This repository contains processing, analysis, and visualisation scripts that were performed in the following paper:
- Perry, A., Hughes, L., Adams, N., Naessens, M., Murley, A., Rouse, M., ... & Rowe, J. (2022). The neurophysiological effect of NMDA-R antagonism of frontotemporal lobar degeneration is conditional on individual GABA concentration. Translational Psychiatry, available at https://www.nature.com/articles/s41398-022-02114-6
This study investigated the influence of the pharmacological agent memantine on frontotemporal brain networks in persons with frontotemporal lobar degeneration (FTLD).

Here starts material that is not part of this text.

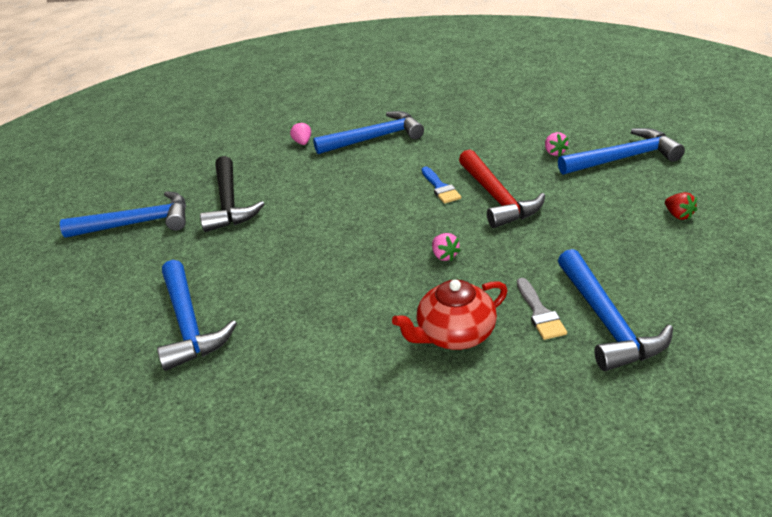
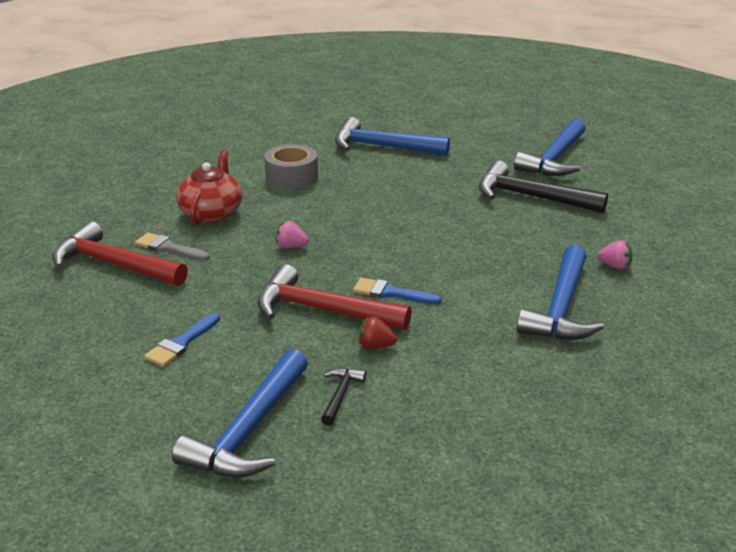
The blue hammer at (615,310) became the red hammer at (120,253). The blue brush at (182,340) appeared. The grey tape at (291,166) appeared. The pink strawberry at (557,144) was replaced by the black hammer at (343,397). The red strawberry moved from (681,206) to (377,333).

The resources contained here can be allocated into 3 sections:
- Processing pipeline for MEG data
- Analysis calculation of MEG responses, and group and drug differences
- Code to reproduce publication plots in R, Python, and Markdown
Most importantly, the following information details how the main findings were produced, relating to sections 2/3.
These scripts will produce the following findings:
-
MEG responses across placebo and mematine sessions for control and patient populations:
source("MMNmean_ConPatDrugInt_Source.R")
And the principal finding
-
Responses to drug (in auditory cortex) in patients are conditional on GABA concentrations:
source("LMM_druggabaint.R")
Included also is RMarkdown file and resultant pdf output, which detail the workflow steps to reproduce the two main findings above. An example:
Contained are principal findings reproduced with Python Libraries (i.e. pandas, scypy, seaborn, sklearn)
The added bonus is that using machine learning tools it assesses how well we can predict drug responses based on patients GABA concentrations.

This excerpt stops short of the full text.